I have been paying a lot of attention to Todd Epp's SDWatch Blog recently. This is mostly due to the importance of the Tim Johnson story, about which he has been frequently and informatively commenting. To be fair, it is also due to the fact that he has been very gracious in his comments about our blog. It is nice to be "preened" by someone besides myself for a change.
But Todd and I turn out to have a lot in common. I mentioned yesterday our common interest in the Buddhadharma. Today I see he has a post about GI Joe, and some pictures of the GI Joe space capsule.
This not so accurate replica of a Mercury space ship was probably my very favorite Christmas present ever. I loved GI Joe, and I loved space travel. I would add that there was a low budget version of Joe made for a while called Captain Action. Those dolls fell apart after a few weeks, but they came with an assortment of Superhero costumes, all of which would fit GI Joe. I was eleven, and my ship had come in.
If you want to cut all the Christmas sweetness with something bitter and disturbing, try a little Japanese horror film (JHorror) called Pulse (or Kairo). An American made version, also called Pulse, is now available on DVD. Like almost all Jhorror, Pulse is a story of an invasion of the waking world by malevolent and predatory ghosts. The films are not bloody, but they are deeply disturbing. The Japanese original, written and directed by Kiyoshi Kurosawa (no relation, I gather, to the more famous director) is by far the better film. But the latter is interesting, if only for the comparisons.

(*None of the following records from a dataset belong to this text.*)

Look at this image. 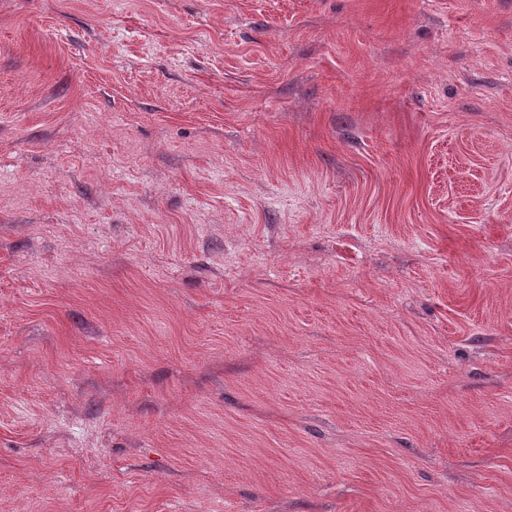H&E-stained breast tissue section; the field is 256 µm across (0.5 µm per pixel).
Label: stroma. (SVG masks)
<instances>
[{
	"label": "stroma",
	"mask_w": 512,
	"mask_h": 512,
	"mask_svg": "<svg viewBox=\"0 0 512 512\" xmlns=\"http://www.w3.org/2000/svg\"><path fill=\"white\" fill-rule=\"evenodd\" d=\"M0 512H512V0H0Z\"/></svg>",
	"instance_id": "stroma-1"
}]
</instances>
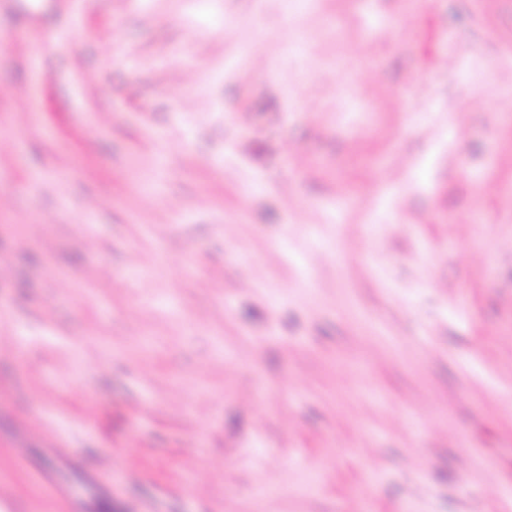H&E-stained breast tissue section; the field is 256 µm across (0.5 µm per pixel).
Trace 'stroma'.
Wrapping results in <instances>:
<instances>
[{"mask_svg": "<svg viewBox=\"0 0 512 512\" xmlns=\"http://www.w3.org/2000/svg\"><path fill=\"white\" fill-rule=\"evenodd\" d=\"M0 312L6 512H512V0H0Z\"/></svg>", "mask_w": 512, "mask_h": 512, "instance_id": "stroma-1", "label": "stroma"}]
</instances>
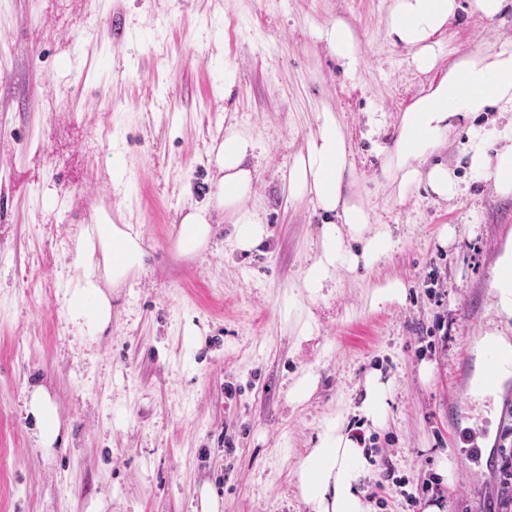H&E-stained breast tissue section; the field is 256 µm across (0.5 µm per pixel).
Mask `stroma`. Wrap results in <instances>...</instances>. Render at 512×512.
<instances>
[{
	"mask_svg": "<svg viewBox=\"0 0 512 512\" xmlns=\"http://www.w3.org/2000/svg\"><path fill=\"white\" fill-rule=\"evenodd\" d=\"M390 4L0 0V512H204L208 498L219 512H309L291 470L322 414L374 367L396 394L388 427L367 439L371 512H408L410 494L485 512L496 475L474 450L502 404L469 387L495 327L491 268L512 198L474 182L448 201L389 199L369 120L388 138L429 81L387 38ZM330 22L357 44L353 69L319 38ZM500 37L511 14L464 16L453 44ZM325 104L346 125L362 195L401 238L375 275L402 280L406 297L369 308L366 278L340 272L333 296L308 303L314 333L301 342L280 308L321 218L289 199L281 173ZM231 124L260 142L249 205L269 237L231 251L225 221L215 246L180 256V220L213 192L208 152ZM103 214L139 225L149 258L113 287L112 324L94 339L65 317L61 283ZM308 367L318 388L291 409L285 381ZM34 383L55 400L66 447L36 444L24 411ZM388 465L406 486L375 490Z\"/></svg>",
	"mask_w": 512,
	"mask_h": 512,
	"instance_id": "35a3bbf8",
	"label": "stroma"
}]
</instances>
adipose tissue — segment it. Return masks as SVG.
I'll return each mask as SVG.
<instances>
[{
    "label": "adipose tissue",
    "mask_w": 512,
    "mask_h": 512,
    "mask_svg": "<svg viewBox=\"0 0 512 512\" xmlns=\"http://www.w3.org/2000/svg\"><path fill=\"white\" fill-rule=\"evenodd\" d=\"M495 20L512 9V0H392L388 38L408 49L409 64L430 75L426 88L402 112L391 142L380 145L382 176L396 200L417 189L452 200L469 180L490 183L498 194L512 196V39L449 60L440 68L439 36L448 32L459 10ZM317 131L305 141L288 169L286 188L294 201L324 215L317 250L299 282L284 298V316L297 336L309 338L305 301L327 298L336 289V272L377 269L394 246L391 225L379 222L356 190L352 152L341 118L324 106L316 114ZM466 131L464 172L436 158L458 131ZM255 139L228 126L223 142L212 147L215 190L208 201L183 215L175 241L179 254L196 256L208 248L216 216L229 218L234 250H257L268 227L247 207L256 182L248 159ZM80 271L68 276L62 297L72 323L86 335H103L112 323V298L104 282L122 281L143 270L148 253L139 225L102 216L86 226L75 246ZM490 288L499 317L512 319V232L491 273ZM355 407H337L322 418L312 445L295 463L291 476L310 512H367L363 480L369 454L349 425L350 413L378 428L387 427L394 382L377 369L369 370L353 388ZM24 410L34 420V436L44 448L60 441L61 422L55 401L41 385L29 386Z\"/></svg>",
    "instance_id": "adipose-tissue-1"
}]
</instances>
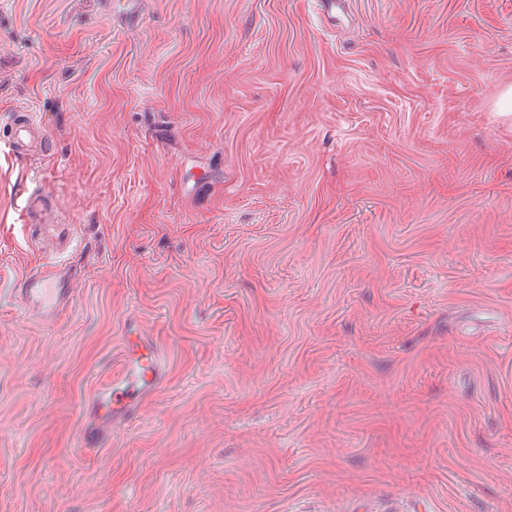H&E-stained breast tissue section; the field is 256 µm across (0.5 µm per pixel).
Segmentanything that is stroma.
<instances>
[{
  "label": "stroma",
  "mask_w": 512,
  "mask_h": 512,
  "mask_svg": "<svg viewBox=\"0 0 512 512\" xmlns=\"http://www.w3.org/2000/svg\"><path fill=\"white\" fill-rule=\"evenodd\" d=\"M510 87L512 0H0V512H512ZM73 278L62 266L48 259L24 282V294L32 311L45 321H53L73 295ZM133 333L136 336H127L120 370L96 391L87 407L102 428L111 426L117 417L133 418L141 402L163 380L157 349L139 327Z\"/></svg>",
  "instance_id": "stroma-1"
}]
</instances>
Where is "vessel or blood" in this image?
Segmentation results:
<instances>
[{
    "mask_svg": "<svg viewBox=\"0 0 512 512\" xmlns=\"http://www.w3.org/2000/svg\"><path fill=\"white\" fill-rule=\"evenodd\" d=\"M74 285L65 268L49 260L25 280L24 294L33 312L51 321L73 295ZM162 380V362L153 343L140 333L128 337L120 370L96 391L87 410L103 427L119 417L133 418Z\"/></svg>",
    "mask_w": 512,
    "mask_h": 512,
    "instance_id": "b4317fda",
    "label": "vessel or blood"
}]
</instances>
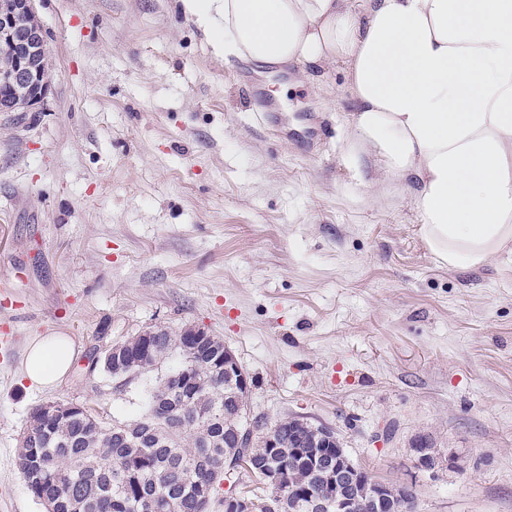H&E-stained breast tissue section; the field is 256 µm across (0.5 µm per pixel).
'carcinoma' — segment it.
<instances>
[{
	"label": "carcinoma",
	"instance_id": "cac0c4a2",
	"mask_svg": "<svg viewBox=\"0 0 512 512\" xmlns=\"http://www.w3.org/2000/svg\"><path fill=\"white\" fill-rule=\"evenodd\" d=\"M194 336L192 327L148 331L96 359L114 392L134 397L139 414L132 418L107 422L88 408L38 421L35 407L18 455L32 495L50 500L55 512H209L233 467L249 499L309 512V498L326 491L320 473L290 461L279 497L270 498L264 474L276 457L264 446L265 422L248 400L224 396L217 364L224 340L200 344ZM274 427L279 458L312 446L313 433L297 418Z\"/></svg>",
	"mask_w": 512,
	"mask_h": 512
}]
</instances>
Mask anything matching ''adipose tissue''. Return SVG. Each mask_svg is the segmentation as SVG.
I'll list each match as a JSON object with an SVG mask.
<instances>
[{"instance_id":"obj_1","label":"adipose tissue","mask_w":512,"mask_h":512,"mask_svg":"<svg viewBox=\"0 0 512 512\" xmlns=\"http://www.w3.org/2000/svg\"><path fill=\"white\" fill-rule=\"evenodd\" d=\"M224 55L258 69L343 63L345 157L406 190L427 249L451 269L512 264V0H181ZM75 350L33 341L25 375L53 388Z\"/></svg>"}]
</instances>
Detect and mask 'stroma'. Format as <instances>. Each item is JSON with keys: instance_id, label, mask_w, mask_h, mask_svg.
Wrapping results in <instances>:
<instances>
[{"instance_id": "1", "label": "stroma", "mask_w": 512, "mask_h": 512, "mask_svg": "<svg viewBox=\"0 0 512 512\" xmlns=\"http://www.w3.org/2000/svg\"><path fill=\"white\" fill-rule=\"evenodd\" d=\"M35 9L47 98L0 112V512H44L18 466L33 408L135 415L90 352L186 327L233 351L253 415L334 430L416 512H512V265L442 266L409 196L374 198L377 160L344 158L342 66L267 77L282 138L178 0ZM52 335L77 356L43 389L23 360ZM422 437L453 466L418 468Z\"/></svg>"}]
</instances>
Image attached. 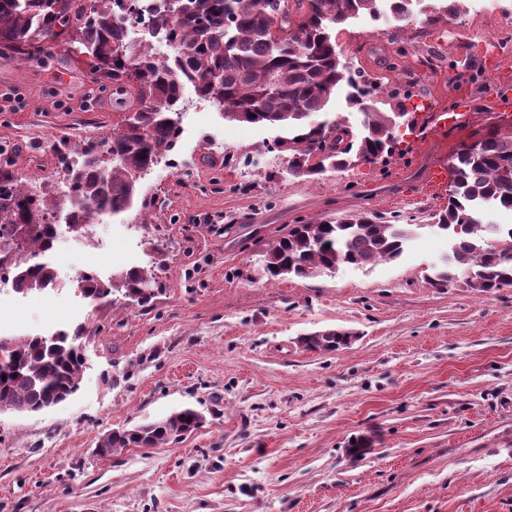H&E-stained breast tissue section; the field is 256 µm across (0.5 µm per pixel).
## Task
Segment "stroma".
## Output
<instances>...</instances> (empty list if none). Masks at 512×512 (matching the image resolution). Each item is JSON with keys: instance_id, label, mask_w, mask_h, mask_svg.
I'll list each match as a JSON object with an SVG mask.
<instances>
[{"instance_id": "35a3bbf8", "label": "stroma", "mask_w": 512, "mask_h": 512, "mask_svg": "<svg viewBox=\"0 0 512 512\" xmlns=\"http://www.w3.org/2000/svg\"><path fill=\"white\" fill-rule=\"evenodd\" d=\"M512 0H460L449 23L360 15L337 27L343 59L383 75L414 113L387 162L289 173L280 129L225 121L185 87L181 167L140 181L145 206L65 231L55 289L0 292V336L84 324L87 367L69 401L0 414V512H512V288L482 296L430 283L450 251L429 170L501 116L512 95ZM498 40L494 57L461 48ZM460 112L453 127L431 120ZM125 112L92 90L83 57L0 61V152L16 175L56 183L55 149L112 134ZM251 164H225V155ZM212 156L204 164L202 156ZM365 213L410 230L393 261L268 280L262 258L289 225ZM156 274L142 307L90 306L86 271ZM353 332L336 352L299 339ZM191 407L195 433L100 455L99 438Z\"/></svg>"}]
</instances>
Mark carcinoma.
<instances>
[{
	"mask_svg": "<svg viewBox=\"0 0 512 512\" xmlns=\"http://www.w3.org/2000/svg\"><path fill=\"white\" fill-rule=\"evenodd\" d=\"M378 12L377 0H0L3 61L19 63L57 49L78 53L103 92L107 83L125 95L134 125L119 128L98 143L79 147L75 157L57 155L60 183L39 187L0 167V239L23 224L28 232L13 249L0 253V277L11 276L15 292L27 295L53 287L55 269L47 260L57 240L52 218L67 188L78 203L99 214L131 209L138 182L170 155L179 136L178 115L186 84L199 98L224 112V119L288 127L275 144L290 172L312 179L329 168L346 170L357 162L378 163L397 147L394 127L400 107L383 99L385 84L342 62L333 32L352 17ZM425 21L436 24L456 14V0L424 6ZM144 25L150 36L175 45L160 62L149 44L123 37L125 22ZM347 87V102L362 116L356 132L344 120L311 125L332 93ZM448 206L437 226L453 240L446 268L432 284L444 288L467 273L465 287L492 294L512 287V227L506 238L486 232L478 210L486 205L512 210V129H485L461 144L450 165ZM408 231L357 214L336 222L293 224L264 257L270 279L315 277L342 265L366 267L401 256ZM154 274L131 269L106 280L86 272L77 289L90 303L120 292L142 307L154 297ZM84 327L47 334L0 336V411L33 414L70 399L85 368ZM304 348L334 352L345 347L331 330L304 336ZM199 412L187 407L164 419L109 431L98 442L101 454L117 449L159 448L198 429Z\"/></svg>",
	"mask_w": 512,
	"mask_h": 512,
	"instance_id": "1",
	"label": "carcinoma"
}]
</instances>
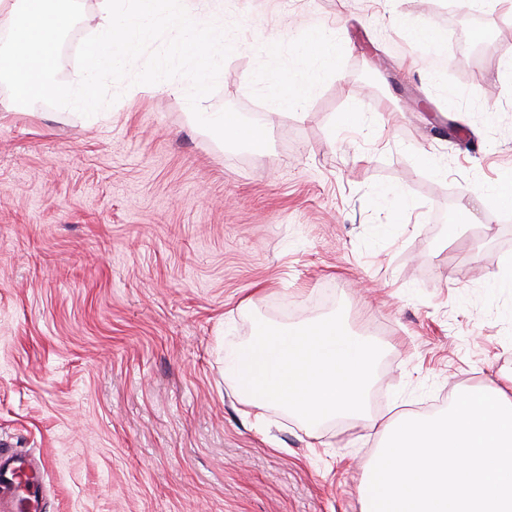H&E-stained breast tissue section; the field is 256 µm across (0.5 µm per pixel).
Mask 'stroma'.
Instances as JSON below:
<instances>
[{
    "instance_id": "stroma-1",
    "label": "stroma",
    "mask_w": 512,
    "mask_h": 512,
    "mask_svg": "<svg viewBox=\"0 0 512 512\" xmlns=\"http://www.w3.org/2000/svg\"><path fill=\"white\" fill-rule=\"evenodd\" d=\"M101 0H81L58 77ZM211 112L133 85L91 117L0 86V448L43 455L45 512H361L372 418L512 376V13L483 0H223ZM331 35L333 64L302 43ZM279 81L305 88L299 107ZM469 210L468 221L444 224ZM342 312L383 349L364 419L246 405L225 346Z\"/></svg>"
}]
</instances>
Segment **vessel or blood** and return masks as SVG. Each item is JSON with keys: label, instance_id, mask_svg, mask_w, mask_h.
Returning a JSON list of instances; mask_svg holds the SVG:
<instances>
[{"label": "vessel or blood", "instance_id": "vessel-or-blood-1", "mask_svg": "<svg viewBox=\"0 0 512 512\" xmlns=\"http://www.w3.org/2000/svg\"><path fill=\"white\" fill-rule=\"evenodd\" d=\"M41 461L0 448V512H38Z\"/></svg>", "mask_w": 512, "mask_h": 512}]
</instances>
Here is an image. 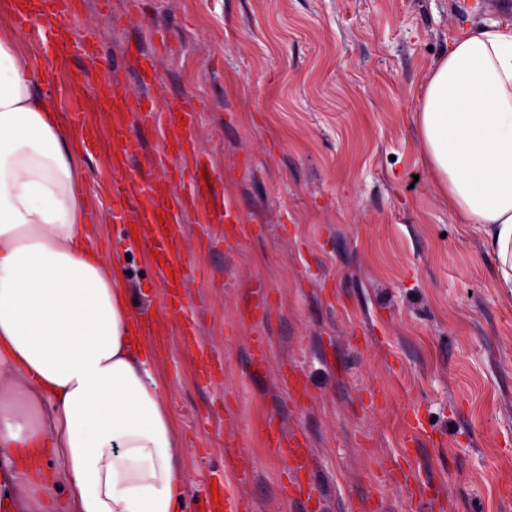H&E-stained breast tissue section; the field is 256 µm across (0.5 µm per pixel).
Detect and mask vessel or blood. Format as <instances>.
<instances>
[{"instance_id": "obj_1", "label": "vessel or blood", "mask_w": 512, "mask_h": 512, "mask_svg": "<svg viewBox=\"0 0 512 512\" xmlns=\"http://www.w3.org/2000/svg\"><path fill=\"white\" fill-rule=\"evenodd\" d=\"M75 10L74 0H22L10 21L21 31L40 29L46 50L56 53L75 50L96 60L99 67H108V60L99 53L94 30H84L77 36L69 25L64 24V17L74 15ZM139 78L146 92L132 97L92 85L87 71L70 72L67 80L72 93L61 115L67 126L79 134L94 137L98 130L89 125L88 114L103 109L111 112L112 166L124 172L123 177L113 180L109 188L112 221L145 226L144 243L157 265L158 282L170 297L166 309L177 317L187 310L181 289L194 274L190 258L178 245L183 216L193 215L196 223L202 225L239 224L243 217L231 202L216 203L212 180L202 178L200 171L189 172L184 167L185 160L198 154L195 136L199 112L197 97L176 94L164 103H156L148 89L157 83L158 74L146 55L140 58ZM130 115L143 127L162 124L170 129L155 156L159 172L154 177L146 179L128 171L129 158L134 152L126 121ZM267 433L277 454L299 456V449L291 447L275 420H268ZM199 502L202 512H239L238 504L225 490L216 496L211 491H204Z\"/></svg>"}]
</instances>
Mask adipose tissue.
<instances>
[{"mask_svg": "<svg viewBox=\"0 0 512 512\" xmlns=\"http://www.w3.org/2000/svg\"><path fill=\"white\" fill-rule=\"evenodd\" d=\"M419 143L512 288V29L460 33L425 79ZM53 101L0 31V493L53 512H176L187 491L154 356Z\"/></svg>", "mask_w": 512, "mask_h": 512, "instance_id": "obj_1", "label": "adipose tissue"}]
</instances>
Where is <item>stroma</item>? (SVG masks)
Returning a JSON list of instances; mask_svg holds the SVG:
<instances>
[{
  "instance_id": "obj_1",
  "label": "stroma",
  "mask_w": 512,
  "mask_h": 512,
  "mask_svg": "<svg viewBox=\"0 0 512 512\" xmlns=\"http://www.w3.org/2000/svg\"><path fill=\"white\" fill-rule=\"evenodd\" d=\"M492 0H81L113 66L99 85L141 90L135 47L153 58L157 100L195 95L198 148L244 223L186 218L194 259L188 321L165 311L153 257L113 223L112 115L93 116L89 177L96 247L122 255L135 314L168 340L155 371L175 417L187 480L179 512L223 475L243 512H305L264 424L310 450L320 512H512V290L483 234L438 192L415 123L425 78L468 28L512 23ZM265 338L260 377L249 361ZM222 360L205 383L200 367Z\"/></svg>"
}]
</instances>
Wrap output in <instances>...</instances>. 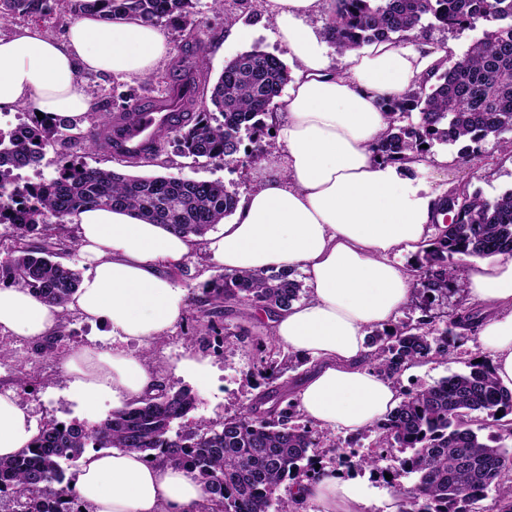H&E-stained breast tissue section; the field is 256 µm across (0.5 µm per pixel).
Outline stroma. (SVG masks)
Wrapping results in <instances>:
<instances>
[{
    "label": "stroma",
    "mask_w": 512,
    "mask_h": 512,
    "mask_svg": "<svg viewBox=\"0 0 512 512\" xmlns=\"http://www.w3.org/2000/svg\"><path fill=\"white\" fill-rule=\"evenodd\" d=\"M210 3L211 0H197L195 14L187 28L162 23L170 51L150 74L129 79L113 74L79 73L78 78L92 102L111 103L113 111L117 112L121 109L122 98L162 95L188 56L199 63L197 75L212 80L217 79L228 60L255 47L287 59L288 50L275 36L274 21L265 8L264 0H249L243 7L237 6L235 0H229L228 9L237 15V24L246 33L242 39L232 36L230 27L224 24L223 14L213 12ZM481 150L486 157V165L477 170L458 161V146L434 145L432 154H448L450 161L445 166L430 164L429 180L443 191L465 185L488 199L512 188V158L502 156L496 142L491 139L482 143ZM280 152L276 135L272 132L265 135L261 150L246 164L240 163L235 156L214 163L197 161L179 155L170 142L157 158L133 163L112 158L103 151L91 152L73 143L58 144L46 147L40 165L20 170L19 176L24 182L49 179L55 176L61 164L75 162L131 175L154 174L198 182H220L228 190L243 196L253 189L268 164ZM194 313L193 306H186L182 318L169 329L163 343L154 345L148 355L150 365L163 374L169 386L177 390L186 388L195 394L197 405L183 420L187 426L200 419L223 421L225 416L236 412L255 394V345L257 340L266 336V330L259 321H243L238 312L232 311L224 318L222 327L217 328L205 342L191 343L186 336L194 324ZM70 318V334L58 341L55 356L44 365L42 379L24 390L17 388L16 376L32 357L36 342L24 336L0 332V390L13 389L19 402L29 409L40 425L52 419L81 421L86 417V408L65 395L67 384L62 367L72 353L83 347L109 351L122 346L134 354L139 351L136 343L124 344L114 339L110 324L89 322L76 312L71 313ZM242 324L247 326L248 335H232V328ZM193 355L208 360L212 368L208 379L198 380L179 371V363ZM465 370V364L453 358L426 360L406 370L396 387L401 390L431 384Z\"/></svg>",
    "instance_id": "1"
}]
</instances>
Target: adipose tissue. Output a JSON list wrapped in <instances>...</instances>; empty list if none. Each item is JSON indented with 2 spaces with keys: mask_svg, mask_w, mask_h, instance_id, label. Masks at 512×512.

In the J version, the invading ghosts are very explicitly the spirits of the dead. They are incredibly lonely, but seem to be invading more out of envy of the living than out of any hope. That is a grim picture of the afterlife. Meanwhile, the struggling protagonists are so dispirited to begin with, so depressed and hopeless before the first ghost shows up, that there is not much fight in them. The A version is almost cheery by comparison. The ghost elements are de-emphasized in favor of an invasion motif. The characters want to live. In both versions the malevolent spirits get at us through the Internet, but in the A version this comes as a surprise: an unexpected horror inherent in a new technology. In the J version, no one is surprised. The other side is always leaking into our world through dreams, writing, art, etc.
Both versions are apocalyptic. The ghosts gobble up nearly everyone, and both movies contain a scene of an airliner burning and crashing so as to emphasize the extent of the disaster. But in the American version it is reasonably clear that some folks will survive and find a way to escape the ghosts. In the J version the last remaining character fades into a black stain at the end. If you know someone who is suffering from depression, and you want to push him the rest of the way over the edge, either film will do the trick.
It occurs to me that the J version of Pulse, unlike the A version, probably tells you something important about the society that produced it. I have posted below about the coming demographic crash in Japan. The eeriest effect in J Pulse is achieved simply by removing more people from each scene (libraries and classrooms and restaurants) until the last survivors are wandering about in empty buildings and subway terminals. Sometimes, as Aristotle observed, poetry is truer than history.